Dataset records.
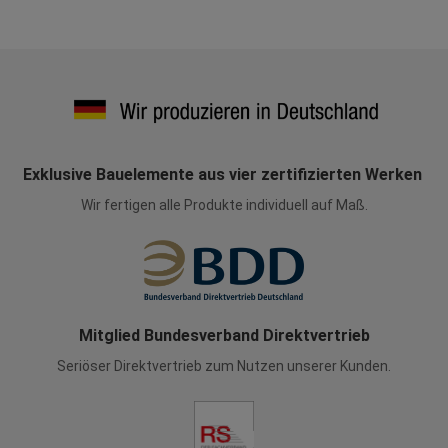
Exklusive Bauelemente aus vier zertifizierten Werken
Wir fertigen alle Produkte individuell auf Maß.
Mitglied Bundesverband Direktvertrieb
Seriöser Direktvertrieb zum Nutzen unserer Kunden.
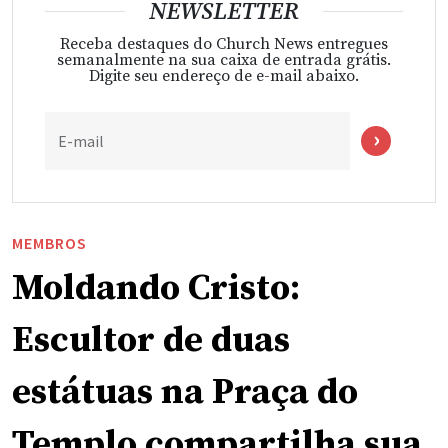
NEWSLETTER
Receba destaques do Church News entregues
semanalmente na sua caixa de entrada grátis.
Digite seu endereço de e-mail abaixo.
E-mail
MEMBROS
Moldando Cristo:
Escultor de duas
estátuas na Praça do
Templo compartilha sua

...

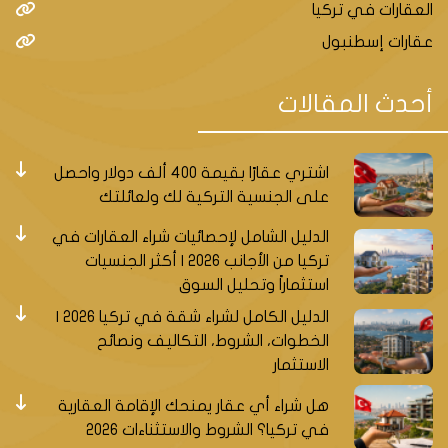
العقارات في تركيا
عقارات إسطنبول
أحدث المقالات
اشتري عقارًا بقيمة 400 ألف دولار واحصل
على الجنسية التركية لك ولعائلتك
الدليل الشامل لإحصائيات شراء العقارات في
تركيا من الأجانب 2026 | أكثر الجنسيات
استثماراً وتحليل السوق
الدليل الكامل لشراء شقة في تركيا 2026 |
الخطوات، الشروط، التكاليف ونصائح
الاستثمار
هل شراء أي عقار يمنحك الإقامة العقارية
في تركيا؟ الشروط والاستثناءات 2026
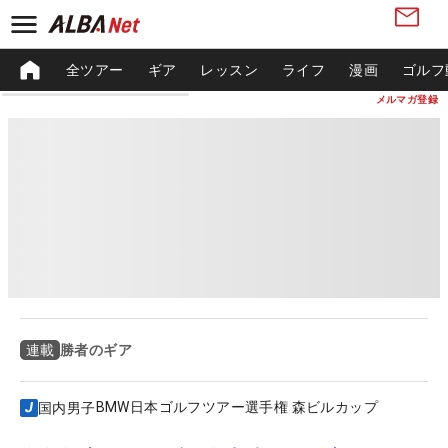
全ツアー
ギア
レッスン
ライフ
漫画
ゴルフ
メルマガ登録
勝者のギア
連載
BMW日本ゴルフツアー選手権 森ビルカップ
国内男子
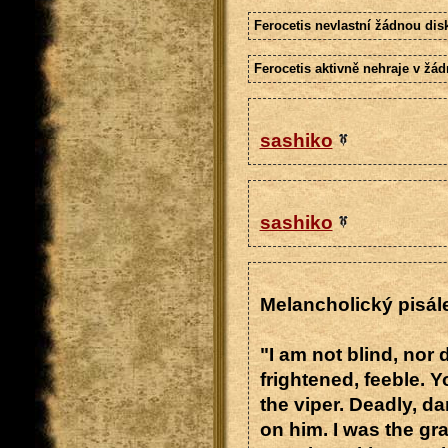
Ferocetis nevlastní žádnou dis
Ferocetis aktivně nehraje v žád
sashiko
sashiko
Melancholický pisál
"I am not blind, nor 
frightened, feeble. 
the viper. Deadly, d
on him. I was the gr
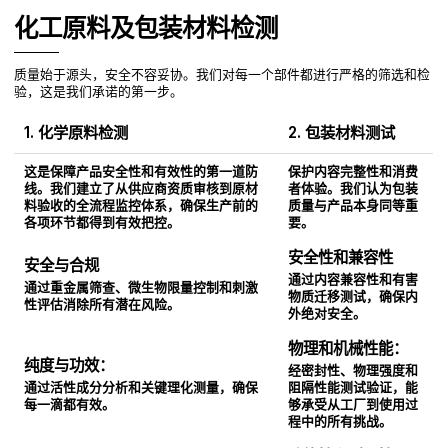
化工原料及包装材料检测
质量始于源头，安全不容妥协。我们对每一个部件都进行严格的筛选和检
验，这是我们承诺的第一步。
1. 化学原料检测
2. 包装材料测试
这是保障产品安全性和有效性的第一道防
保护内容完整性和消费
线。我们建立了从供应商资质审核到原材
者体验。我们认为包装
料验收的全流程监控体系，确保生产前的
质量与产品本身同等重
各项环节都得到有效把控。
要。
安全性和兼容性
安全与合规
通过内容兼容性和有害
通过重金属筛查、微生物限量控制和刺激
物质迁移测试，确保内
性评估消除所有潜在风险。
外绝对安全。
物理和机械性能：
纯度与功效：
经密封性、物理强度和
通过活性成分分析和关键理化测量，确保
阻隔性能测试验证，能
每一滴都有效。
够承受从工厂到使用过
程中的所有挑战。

--

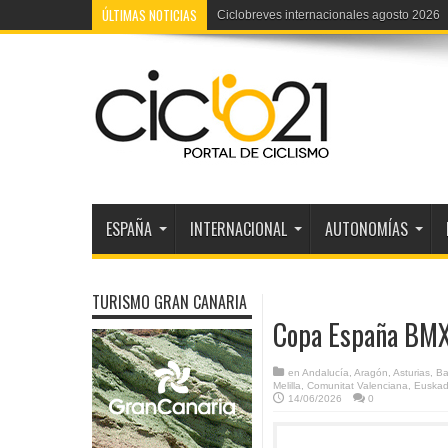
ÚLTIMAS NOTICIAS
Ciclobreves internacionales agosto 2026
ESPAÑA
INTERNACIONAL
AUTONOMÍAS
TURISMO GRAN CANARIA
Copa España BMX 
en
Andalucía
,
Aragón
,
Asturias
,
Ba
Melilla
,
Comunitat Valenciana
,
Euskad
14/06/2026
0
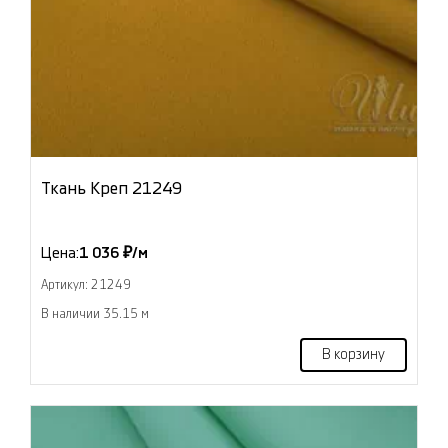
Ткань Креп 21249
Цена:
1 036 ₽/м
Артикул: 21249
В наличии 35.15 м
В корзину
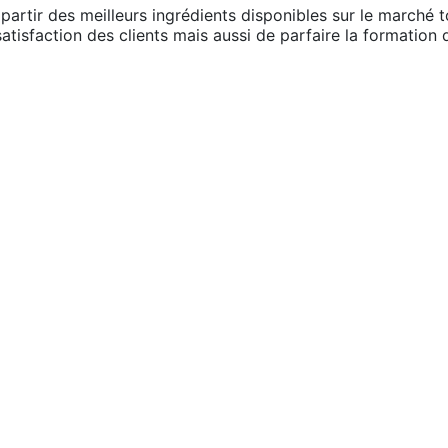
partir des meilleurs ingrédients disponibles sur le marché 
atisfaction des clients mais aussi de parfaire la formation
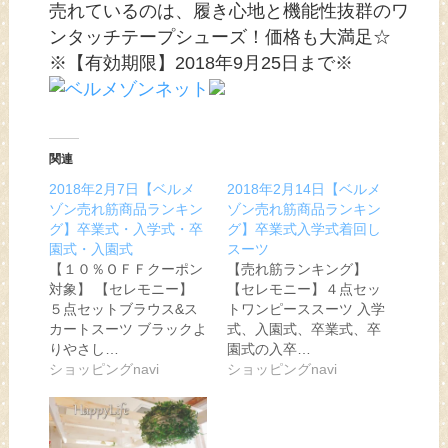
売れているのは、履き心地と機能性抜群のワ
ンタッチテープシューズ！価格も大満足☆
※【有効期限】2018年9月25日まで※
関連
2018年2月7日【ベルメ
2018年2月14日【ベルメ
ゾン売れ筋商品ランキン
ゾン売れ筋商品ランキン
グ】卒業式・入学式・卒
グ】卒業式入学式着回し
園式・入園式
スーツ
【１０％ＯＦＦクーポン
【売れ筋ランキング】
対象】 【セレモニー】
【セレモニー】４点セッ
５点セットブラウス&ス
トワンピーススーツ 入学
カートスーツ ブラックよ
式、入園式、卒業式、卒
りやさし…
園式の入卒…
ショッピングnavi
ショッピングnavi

Exercise aim. Repeat the lines of the data above from the one containing "Exklusive Bauelemente aus" to the one containing "Seriöser Direktvertrieb zum", both included.

Problem solution.
Exklusive Bauelemente aus vier zertifizierten Werken
Wir fertigen alle Produkte individuell auf Maß.
Mitglied Bundesverband Direktvertrieb
Seriöser Direktvertrieb zum Nutzen unserer Kunden.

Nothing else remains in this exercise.